**抜粋テキスト:**
都市における自然
2007年6月26日 10:26 - cityside (urbandesign)
このところ、
自然環境に関するプロジェクトの相談が、
立て続けに何件かあった。
僕は日頃から、
自然環境というと、どうも農村や里山の話になってしまうことが、気に掛かっていた。
エコロジーという耳に心地よい安易な合い言葉により、
思考停止に追い込む作戦が取られていることが、気に掛かっていた。
また、都市に対して、安直にそれらの手法が援用されていることが、気に掛かっていた。
要するに、自然環境がアーバンデザインとして熟考され実行されたモデルケースは殆どなく、
もちろん、今回持ち込まれた案件も、そうした視点からのものではなかった。
都市における人間と自然の関係は、
植樹をすればそれで済むというような単純なものではない。
もっと言えば、その関わり方は、
無意識的で、わかり難く、非常にデリケートなものになっているのであって、
アーバンデザインにおける自然環境は、
そうした曖昧な感覚の交流の延長線上にあるのでなければ、
構築的な社会ストックとして機能することはないだろう。

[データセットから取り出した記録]
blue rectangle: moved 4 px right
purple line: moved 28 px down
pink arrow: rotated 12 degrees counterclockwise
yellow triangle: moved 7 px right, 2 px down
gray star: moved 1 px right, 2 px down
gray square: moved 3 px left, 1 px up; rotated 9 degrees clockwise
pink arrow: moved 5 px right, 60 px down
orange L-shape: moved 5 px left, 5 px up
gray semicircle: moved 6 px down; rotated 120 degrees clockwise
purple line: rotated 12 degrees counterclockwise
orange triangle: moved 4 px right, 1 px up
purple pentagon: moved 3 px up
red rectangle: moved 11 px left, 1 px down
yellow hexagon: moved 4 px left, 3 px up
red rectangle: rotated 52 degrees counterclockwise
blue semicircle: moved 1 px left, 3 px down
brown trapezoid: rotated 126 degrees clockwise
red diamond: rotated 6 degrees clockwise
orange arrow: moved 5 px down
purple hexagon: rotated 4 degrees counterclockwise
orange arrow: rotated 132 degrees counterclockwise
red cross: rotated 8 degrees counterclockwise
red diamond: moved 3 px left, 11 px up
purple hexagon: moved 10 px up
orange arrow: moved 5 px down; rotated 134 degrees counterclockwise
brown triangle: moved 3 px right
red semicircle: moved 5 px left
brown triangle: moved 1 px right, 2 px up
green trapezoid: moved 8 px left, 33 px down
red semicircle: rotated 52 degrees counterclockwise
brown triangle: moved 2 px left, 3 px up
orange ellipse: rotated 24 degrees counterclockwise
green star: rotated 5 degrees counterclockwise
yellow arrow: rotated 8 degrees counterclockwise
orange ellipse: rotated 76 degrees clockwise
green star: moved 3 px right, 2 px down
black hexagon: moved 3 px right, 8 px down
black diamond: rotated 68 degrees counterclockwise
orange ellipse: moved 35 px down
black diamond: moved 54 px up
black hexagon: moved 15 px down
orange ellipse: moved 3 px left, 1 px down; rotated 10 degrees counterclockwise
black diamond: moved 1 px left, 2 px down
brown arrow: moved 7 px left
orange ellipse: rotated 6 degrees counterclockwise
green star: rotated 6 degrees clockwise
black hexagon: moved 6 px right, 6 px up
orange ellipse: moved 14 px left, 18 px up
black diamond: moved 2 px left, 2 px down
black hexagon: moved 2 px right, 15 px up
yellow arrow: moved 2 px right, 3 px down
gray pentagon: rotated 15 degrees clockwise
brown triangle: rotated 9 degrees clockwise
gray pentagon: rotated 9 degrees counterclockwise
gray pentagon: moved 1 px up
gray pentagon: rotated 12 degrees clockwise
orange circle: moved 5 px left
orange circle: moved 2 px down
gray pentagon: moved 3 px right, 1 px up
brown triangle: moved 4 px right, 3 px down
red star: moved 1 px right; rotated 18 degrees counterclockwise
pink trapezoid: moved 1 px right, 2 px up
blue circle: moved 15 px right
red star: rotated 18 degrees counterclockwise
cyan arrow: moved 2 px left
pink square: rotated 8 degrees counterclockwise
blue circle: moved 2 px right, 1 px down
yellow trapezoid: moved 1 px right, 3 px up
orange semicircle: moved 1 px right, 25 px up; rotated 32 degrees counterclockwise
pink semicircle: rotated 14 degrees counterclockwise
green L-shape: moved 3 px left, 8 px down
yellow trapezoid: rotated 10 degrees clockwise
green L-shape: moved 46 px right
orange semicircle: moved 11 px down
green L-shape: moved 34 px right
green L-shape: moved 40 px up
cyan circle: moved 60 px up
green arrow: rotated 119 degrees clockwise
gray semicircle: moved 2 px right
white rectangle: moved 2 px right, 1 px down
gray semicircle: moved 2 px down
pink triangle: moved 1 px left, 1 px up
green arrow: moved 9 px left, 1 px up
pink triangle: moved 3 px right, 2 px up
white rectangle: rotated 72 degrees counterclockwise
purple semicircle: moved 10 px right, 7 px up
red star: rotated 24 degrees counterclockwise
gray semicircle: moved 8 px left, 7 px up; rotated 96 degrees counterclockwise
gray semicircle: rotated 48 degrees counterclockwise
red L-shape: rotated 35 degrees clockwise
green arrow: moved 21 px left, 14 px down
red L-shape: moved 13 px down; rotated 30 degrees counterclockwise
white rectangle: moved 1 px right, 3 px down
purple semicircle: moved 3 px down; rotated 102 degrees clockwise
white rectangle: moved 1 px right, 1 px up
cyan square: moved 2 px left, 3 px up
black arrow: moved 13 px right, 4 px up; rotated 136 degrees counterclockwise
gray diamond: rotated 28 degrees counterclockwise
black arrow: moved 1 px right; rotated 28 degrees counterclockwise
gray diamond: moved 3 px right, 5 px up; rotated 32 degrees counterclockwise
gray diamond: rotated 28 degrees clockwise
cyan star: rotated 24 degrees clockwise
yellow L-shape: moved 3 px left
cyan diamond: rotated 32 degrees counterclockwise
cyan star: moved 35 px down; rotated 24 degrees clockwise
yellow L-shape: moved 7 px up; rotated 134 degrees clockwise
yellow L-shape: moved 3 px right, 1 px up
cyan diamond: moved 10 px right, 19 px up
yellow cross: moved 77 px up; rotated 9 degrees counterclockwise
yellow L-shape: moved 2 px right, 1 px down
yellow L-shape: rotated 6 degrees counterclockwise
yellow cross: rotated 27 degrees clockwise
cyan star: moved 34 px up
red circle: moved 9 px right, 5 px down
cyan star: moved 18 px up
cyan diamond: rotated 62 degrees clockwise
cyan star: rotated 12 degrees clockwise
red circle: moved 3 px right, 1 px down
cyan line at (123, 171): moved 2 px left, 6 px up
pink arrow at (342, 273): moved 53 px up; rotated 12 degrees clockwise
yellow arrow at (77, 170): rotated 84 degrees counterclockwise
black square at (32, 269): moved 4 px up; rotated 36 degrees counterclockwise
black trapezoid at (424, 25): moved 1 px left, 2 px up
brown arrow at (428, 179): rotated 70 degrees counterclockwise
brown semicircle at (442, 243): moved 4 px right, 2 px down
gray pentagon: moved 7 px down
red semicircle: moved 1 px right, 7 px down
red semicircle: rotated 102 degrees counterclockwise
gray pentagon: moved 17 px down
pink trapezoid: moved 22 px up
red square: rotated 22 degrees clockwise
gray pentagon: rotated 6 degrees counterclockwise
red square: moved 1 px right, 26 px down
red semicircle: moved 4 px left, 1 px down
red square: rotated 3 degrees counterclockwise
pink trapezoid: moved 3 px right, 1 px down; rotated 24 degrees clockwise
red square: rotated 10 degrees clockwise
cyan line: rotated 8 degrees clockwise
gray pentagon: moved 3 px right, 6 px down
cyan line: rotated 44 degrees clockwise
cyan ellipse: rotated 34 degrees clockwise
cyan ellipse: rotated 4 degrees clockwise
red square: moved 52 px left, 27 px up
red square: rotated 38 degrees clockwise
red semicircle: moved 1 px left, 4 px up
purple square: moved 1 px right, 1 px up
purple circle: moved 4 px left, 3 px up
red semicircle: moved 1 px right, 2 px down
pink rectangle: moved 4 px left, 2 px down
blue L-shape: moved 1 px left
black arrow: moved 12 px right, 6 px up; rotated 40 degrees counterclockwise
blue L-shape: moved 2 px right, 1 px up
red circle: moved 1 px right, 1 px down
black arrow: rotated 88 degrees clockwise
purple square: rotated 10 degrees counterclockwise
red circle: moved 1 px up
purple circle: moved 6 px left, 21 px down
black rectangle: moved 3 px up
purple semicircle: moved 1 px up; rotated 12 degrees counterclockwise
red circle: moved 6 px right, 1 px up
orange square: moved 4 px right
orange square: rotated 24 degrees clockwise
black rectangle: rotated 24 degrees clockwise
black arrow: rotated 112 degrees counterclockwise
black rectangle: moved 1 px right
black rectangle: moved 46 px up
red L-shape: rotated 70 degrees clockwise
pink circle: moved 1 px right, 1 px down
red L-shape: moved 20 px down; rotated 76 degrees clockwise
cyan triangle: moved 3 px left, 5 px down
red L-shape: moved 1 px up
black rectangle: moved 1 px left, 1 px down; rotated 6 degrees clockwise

**課題 A:**
抜粋テキストについて、次の問いに答えてください。
(i) 立て続けに何件かあった相談は、何に関するプロジェクトのものか。
(ii) 自然環境というと、どんな話になってしまうことが気に掛かっていたとあるか。
(iii) 都市における人間と自然の関係は、何をすれば済むというような単純なものではないとされているか。
**課題 B:** 抜粋テキストの「エコロジーという耳に心地よい安易な合い言葉により、」から「もちろん、今回持ち込まれた案件も、そうした視点からのものではなかった。」まで（両端を含む）を、一字一句そのまま書き写してください。

**解答 A:**
(i) 自然環境に関するプロジェクト
(ii) 農村や里山の話
(iii) 植樹

**解答 B:**
エコロジーという耳に心地よい安易な合い言葉により、
思考停止に追い込む作戦が取られていることが、気に掛かっていた。
また、都市に対して、安直にそれらの手法が援用されていることが、気に掛かっていた。
要するに、自然環境がアーバンデザインとして熟考され実行されたモデルケースは殆どなく、
もちろん、今回持ち込まれた案件も、そうした視点からのものではなかった。